DIRECTIONS FOR THIS TASK: The copy you produce must repeat each record exactly and contain no pictures.

GIVEN ENTRIES:
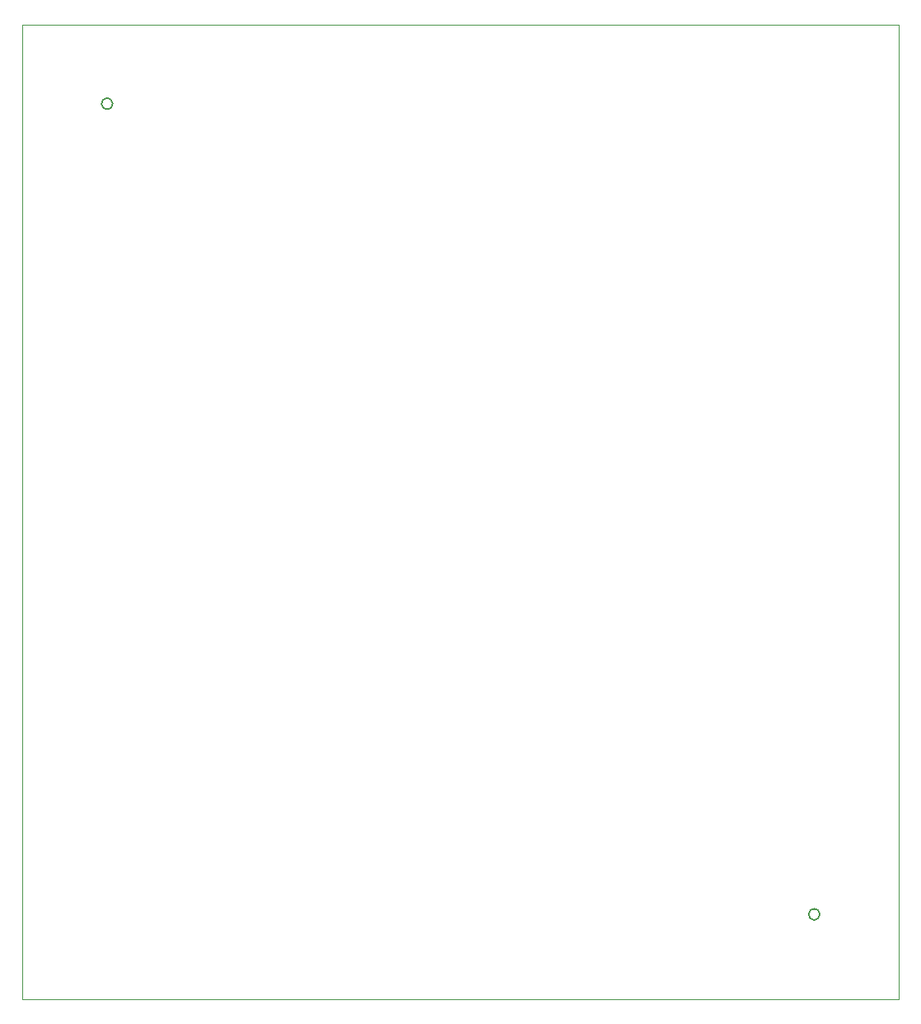
<source format=gbr>
%TF.GenerationSoftware,KiCad,Pcbnew,(5.1.6)-1*%
%TF.CreationDate,2022-04-28T16:11:12+09:00*%
%TF.ProjectId,FP-2500_TCU1000_V1.1,46502d32-3530-4305-9f54-435531303030,rev?*%
%TF.SameCoordinates,Original*%
%TF.FileFunction,Profile,NP*%
%FSLAX46Y46*%
G04 Gerber Fmt 4.6, Leading zero omitted, Abs format (unit mm)*
G04 Created by KiCad (PCBNEW (5.1.6)-1) date 2022-04-28 16:11:12*
%MOMM*%
%LPD*%
G01*
G04 APERTURE LIST*
%TA.AperFunction,Profile*%
%ADD10C,0.150000*%
%TD*%
%TA.AperFunction,Profile*%
%ADD11C,0.100000*%
%TD*%
G04 APERTURE END LIST*
D10*
X31276000Y-98124000D02*
G75*
G03*
X31276000Y-98124000I-576000J0D01*
G01*
X103876000Y-181300000D02*
G75*
G03*
X103876000Y-181300000I-576000J0D01*
G01*
D11*
X112000000Y-190000000D02*
X22000000Y-190000000D01*
X22000000Y-190000000D02*
X22000000Y-90000000D01*
X22000000Y-90000000D02*
X112000000Y-90000000D01*
X112000000Y-90000000D02*
X112000000Y-190000000D01*
M02*

</source>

REPLY TO THE EXERCISE:
<source format=gbr>
%TF.GenerationSoftware,KiCad,Pcbnew,(5.1.6)-1*%
%TF.CreationDate,2022-04-28T16:11:12+09:00*%
%TF.ProjectId,FP-2500_TCU1000_V1.1,46502d32-3530-4305-9f54-435531303030,rev?*%
%TF.SameCoordinates,Original*%
%TF.FileFunction,Profile,NP*%
%FSLAX46Y46*%
G04 Gerber Fmt 4.6, Leading zero omitted, Abs format (unit mm)*
G04 Created by KiCad (PCBNEW (5.1.6)-1) date 2022-04-28 16:11:12*
%MOMM*%
%LPD*%
G01*
G04 APERTURE LIST*
%TA.AperFunction,Profile*%
%ADD10C,0.150000*%
%TD*%
%TA.AperFunction,Profile*%
%ADD11C,0.100000*%
%TD*%
G04 APERTURE END LIST*
D10*
X31276000Y-98124000D02*
G75*
G03*
X31276000Y-98124000I-576000J0D01*
G01*
X103876000Y-181300000D02*
G75*
G03*
X103876000Y-181300000I-576000J0D01*
G01*
D11*
X112000000Y-190000000D02*
X22000000Y-190000000D01*
X22000000Y-190000000D02*
X22000000Y-90000000D01*
X22000000Y-90000000D02*
X112000000Y-90000000D01*
X112000000Y-90000000D02*
X112000000Y-190000000D01*
M02*

</source>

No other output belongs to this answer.